### COMPLETE THE FOLLOWING
1. Answer the following from the text on Zionism:
(a) Which organization wrote to the new Chancellor early in Hitler's reign?
(b) Which South African Prime Minister did Israel host in the 1970s?
(c) Which organization would Joachim Prinz later head?
2. Quote the passage on Zionism word for word. Begin at the words "Later, Israeli Zionists" and stop after "torture and death.".

### TEXT PASSAGE
☆ ☆ ☆ ☆
Worse still, early in
Hitler’s reign the Zionist Federation of Germany wrote the new Chancellor,
noting their willingness to "adapt our community to these new structures"
(namely, the Nuremberg Laws that limited Jewish freedom), as they "give the
Jewish minority…its own cultural life, its own national life."
Far from resisting Nazi
genocide, some Zionists collaborated with it. When the British devised a plan to
allow thousands of German Jewish children to enter the U.K. and be saved from
the Holocaust, David Ben-Gurion, who would become Israel’s first Prime Minister
balked, explaining:
"If I knew that it
would be possible to save all the children in Germany by bringing them over to
England, and only half of them by transporting them to (Israel) then I would opt
for the second alternative."
Later, Israeli Zionists
would again make alliances with anti-Jewish extremists. In the 1970’s, Israel
hosted South African Prime Minister John Vorster, and cultivated economic and
military ties with the apartheid state, even though Vorster had been locked up
as a Nazi collaborator during World War II. And Israel supplied military aid to
the Galtieri regime in Argentina, even while the Generals were known to harbor
ex-Nazis in the country, and had targeted Argentine Jews for torture and death.
Indeed, the argument
that Zionism is racism finds some support in statements of Zionists themselves,
many of whom have long concurred with the Hitlerian doctrine that Judaism is a
racial identity as much as a religious and cultural one. In 1934, German Zionist
Joachim Prinz, who would later head the American Jewish Congress, noted:
"We want assimilation
to be replaced by a new law: the declaration of belonging to the Jewish nation
and Jewish race. A state built upon the principle of the purity of nation and
race can only be honored and respected by a Jew who declares his belonging to
his own kind."
Years later, David
Ben-Gurion acknowledged that Israeli leader Menachem Begin could be branded
racist, but that doing so would require one to "put on trial the entire Zionist
movement, which is founded on the principle of a purely Jewish entity in
Palestine."
☆ ☆ ☆ ☆
### RECORDED DATA
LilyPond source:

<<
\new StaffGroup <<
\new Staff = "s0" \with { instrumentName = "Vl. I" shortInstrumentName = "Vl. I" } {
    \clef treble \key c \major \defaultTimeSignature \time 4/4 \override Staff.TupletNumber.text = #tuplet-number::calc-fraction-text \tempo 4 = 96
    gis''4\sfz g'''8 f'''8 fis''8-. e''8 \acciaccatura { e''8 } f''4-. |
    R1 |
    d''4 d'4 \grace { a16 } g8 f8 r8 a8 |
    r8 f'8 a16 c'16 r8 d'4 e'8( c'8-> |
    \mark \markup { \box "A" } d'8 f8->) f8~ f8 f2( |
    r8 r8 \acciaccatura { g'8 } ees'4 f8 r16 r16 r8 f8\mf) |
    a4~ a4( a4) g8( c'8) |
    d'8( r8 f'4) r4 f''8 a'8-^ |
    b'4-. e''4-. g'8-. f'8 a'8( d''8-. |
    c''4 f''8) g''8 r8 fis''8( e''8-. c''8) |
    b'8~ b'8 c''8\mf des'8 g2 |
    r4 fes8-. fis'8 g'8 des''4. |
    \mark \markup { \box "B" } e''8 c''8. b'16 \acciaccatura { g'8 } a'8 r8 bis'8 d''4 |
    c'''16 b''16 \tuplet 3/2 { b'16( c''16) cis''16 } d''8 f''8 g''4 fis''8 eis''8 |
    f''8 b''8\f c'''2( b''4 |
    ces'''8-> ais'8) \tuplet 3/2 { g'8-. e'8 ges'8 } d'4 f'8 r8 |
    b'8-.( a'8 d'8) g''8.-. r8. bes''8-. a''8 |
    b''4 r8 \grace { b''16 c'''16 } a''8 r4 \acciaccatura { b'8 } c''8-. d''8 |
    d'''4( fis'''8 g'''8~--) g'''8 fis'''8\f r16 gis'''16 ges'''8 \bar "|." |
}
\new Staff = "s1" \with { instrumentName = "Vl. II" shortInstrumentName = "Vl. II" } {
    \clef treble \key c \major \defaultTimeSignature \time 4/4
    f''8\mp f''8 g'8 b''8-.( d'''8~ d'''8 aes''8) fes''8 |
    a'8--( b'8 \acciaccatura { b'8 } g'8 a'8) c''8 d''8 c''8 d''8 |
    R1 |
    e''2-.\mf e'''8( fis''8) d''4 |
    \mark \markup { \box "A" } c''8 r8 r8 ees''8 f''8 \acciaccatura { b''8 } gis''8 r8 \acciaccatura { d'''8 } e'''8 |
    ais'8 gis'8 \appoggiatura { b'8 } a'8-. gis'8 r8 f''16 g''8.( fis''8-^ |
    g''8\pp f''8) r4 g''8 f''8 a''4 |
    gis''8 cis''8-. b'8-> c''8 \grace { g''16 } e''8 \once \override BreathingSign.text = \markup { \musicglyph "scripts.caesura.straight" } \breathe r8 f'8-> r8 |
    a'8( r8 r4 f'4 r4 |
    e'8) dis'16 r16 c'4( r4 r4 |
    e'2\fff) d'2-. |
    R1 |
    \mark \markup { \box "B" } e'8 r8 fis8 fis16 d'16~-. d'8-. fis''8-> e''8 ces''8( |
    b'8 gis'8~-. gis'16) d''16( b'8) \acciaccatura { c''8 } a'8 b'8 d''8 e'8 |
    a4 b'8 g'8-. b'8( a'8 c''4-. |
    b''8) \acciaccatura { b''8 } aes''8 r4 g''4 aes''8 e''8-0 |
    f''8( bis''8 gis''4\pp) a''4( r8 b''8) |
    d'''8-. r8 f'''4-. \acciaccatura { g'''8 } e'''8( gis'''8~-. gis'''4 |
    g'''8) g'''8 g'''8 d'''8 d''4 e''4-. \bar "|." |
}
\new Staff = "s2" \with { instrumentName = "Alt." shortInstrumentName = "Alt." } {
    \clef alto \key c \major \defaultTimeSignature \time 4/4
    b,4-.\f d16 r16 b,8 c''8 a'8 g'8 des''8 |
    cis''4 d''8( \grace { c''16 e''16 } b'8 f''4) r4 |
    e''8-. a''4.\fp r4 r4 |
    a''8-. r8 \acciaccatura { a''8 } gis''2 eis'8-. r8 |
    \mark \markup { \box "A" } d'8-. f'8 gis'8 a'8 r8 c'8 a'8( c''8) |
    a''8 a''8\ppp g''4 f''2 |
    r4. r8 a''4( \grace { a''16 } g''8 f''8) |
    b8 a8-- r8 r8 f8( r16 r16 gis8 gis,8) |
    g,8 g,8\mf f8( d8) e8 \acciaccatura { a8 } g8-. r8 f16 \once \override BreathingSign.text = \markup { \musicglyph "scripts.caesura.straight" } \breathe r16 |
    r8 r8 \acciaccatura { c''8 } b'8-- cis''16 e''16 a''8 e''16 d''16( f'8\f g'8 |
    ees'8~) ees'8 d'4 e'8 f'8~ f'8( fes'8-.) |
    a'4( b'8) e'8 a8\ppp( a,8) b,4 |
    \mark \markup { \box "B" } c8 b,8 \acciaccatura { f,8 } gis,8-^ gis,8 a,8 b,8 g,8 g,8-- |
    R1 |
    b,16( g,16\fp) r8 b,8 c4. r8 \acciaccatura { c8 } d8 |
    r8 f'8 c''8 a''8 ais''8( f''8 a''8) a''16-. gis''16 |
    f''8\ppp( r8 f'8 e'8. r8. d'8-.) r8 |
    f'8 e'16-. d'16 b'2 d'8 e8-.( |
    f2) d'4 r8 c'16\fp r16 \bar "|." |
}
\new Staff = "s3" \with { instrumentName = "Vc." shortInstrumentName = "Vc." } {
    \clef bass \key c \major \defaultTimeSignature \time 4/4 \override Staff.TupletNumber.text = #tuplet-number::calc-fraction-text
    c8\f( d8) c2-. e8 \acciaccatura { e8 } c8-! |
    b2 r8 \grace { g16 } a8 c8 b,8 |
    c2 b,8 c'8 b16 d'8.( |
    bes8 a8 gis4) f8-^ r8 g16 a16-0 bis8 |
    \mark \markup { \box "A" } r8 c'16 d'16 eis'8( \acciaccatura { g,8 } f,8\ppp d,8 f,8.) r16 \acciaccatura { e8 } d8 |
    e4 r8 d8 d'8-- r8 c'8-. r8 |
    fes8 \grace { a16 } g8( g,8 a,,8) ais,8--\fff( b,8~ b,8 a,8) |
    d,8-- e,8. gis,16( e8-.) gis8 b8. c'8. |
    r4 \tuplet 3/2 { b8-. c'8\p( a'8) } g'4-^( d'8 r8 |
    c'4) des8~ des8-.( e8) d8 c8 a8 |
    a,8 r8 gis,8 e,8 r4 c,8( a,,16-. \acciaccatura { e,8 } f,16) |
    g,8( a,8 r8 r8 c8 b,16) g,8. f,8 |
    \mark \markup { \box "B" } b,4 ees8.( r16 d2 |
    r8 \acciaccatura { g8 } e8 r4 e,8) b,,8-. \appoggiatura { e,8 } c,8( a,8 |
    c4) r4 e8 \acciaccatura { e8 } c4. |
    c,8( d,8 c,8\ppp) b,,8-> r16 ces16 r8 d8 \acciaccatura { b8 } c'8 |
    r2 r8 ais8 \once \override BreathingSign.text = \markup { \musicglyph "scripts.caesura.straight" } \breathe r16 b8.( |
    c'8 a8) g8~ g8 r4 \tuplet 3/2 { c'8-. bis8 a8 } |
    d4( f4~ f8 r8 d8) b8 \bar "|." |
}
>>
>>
☆ ☆ ☆ ☆
### CORRECT ANSWERS
1.
(a) The Zionist Federation of Germany.
(b) John Vorster.
(c) The American Jewish Congress.

2.
Later, Israeli Zionists
would again make alliances with anti-Jewish extremists. In the 1970’s, Israel
hosted South African Prime Minister John Vorster, and cultivated economic and
military ties with the apartheid state, even though Vorster had been locked up
as a Nazi collaborator during World War II. And Israel supplied military aid to
the Galtieri regime in Argentina, even while the Generals were known to harbor
ex-Nazis in the country, and had targeted Argentine Jews for torture and death.